Background and objectives: Black children with asthma comprise one-third of all asthma patients in Medicaid. With increasing Medicaid coverage, it has become especially important to monitor Medicaid for differences in hospital practice and patient outcomes by race.
Methods: A multivariate matched cohort design, studying 11 079 matched pairs of children in Medicaid (black versus white matched pairs from inside the same state) admitted for asthma between January 1, 2009 and November 30, 2010 in 33 states contributing adequate Medicaid Analytic eXtract claims.
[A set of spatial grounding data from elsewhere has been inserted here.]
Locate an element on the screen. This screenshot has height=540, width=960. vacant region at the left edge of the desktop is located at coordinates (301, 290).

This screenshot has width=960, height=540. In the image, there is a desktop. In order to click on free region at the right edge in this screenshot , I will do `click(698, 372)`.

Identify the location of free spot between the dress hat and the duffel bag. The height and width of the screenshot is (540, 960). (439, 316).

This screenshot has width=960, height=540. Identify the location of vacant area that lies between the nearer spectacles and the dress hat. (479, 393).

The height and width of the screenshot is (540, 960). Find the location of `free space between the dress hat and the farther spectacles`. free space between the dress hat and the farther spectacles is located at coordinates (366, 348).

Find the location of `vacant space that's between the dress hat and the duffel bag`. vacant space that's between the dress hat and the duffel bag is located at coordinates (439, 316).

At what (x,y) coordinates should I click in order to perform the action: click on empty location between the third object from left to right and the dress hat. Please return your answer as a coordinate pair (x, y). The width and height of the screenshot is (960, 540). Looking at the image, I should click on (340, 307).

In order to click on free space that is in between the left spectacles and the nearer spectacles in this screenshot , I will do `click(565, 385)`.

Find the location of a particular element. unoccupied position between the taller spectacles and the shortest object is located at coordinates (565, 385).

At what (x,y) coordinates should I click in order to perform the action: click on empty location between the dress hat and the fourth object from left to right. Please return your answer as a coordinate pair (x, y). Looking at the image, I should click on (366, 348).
Results: Ten-day revisit rates were 3.8% in black patients versus 4.2% in white patients (P = .12); 30-day revisit and readmission rates were also not significantly different by race (10.5% in black patients versus 10.8% in white patients; P = .49). Length of stay (LOS) was also similar; both groups had a median stay of 2.0 days, with a slightly lower percentage of black patients exceeding their own state's median LOS (30.2% in black patients versus 31.8% in white patients; P = .01). The mean paired difference in LOS was 0.00 days (95% confidence interval, -0.08 to 0.08). However, ICU use was higher in black patients than white patients (22.2% versus 17.5%; P < .001). After adjusting for multiple testing, only 4 states were found to differ significantly, but only in ICU use, where blacks had higher rates of use.
Conclusions: For closely matched black and white patients, racial disparities concerning asthma admission outcomes and style of practice are small and generally nonsignificant, except for ICU use, where we observed higher rates in black patients.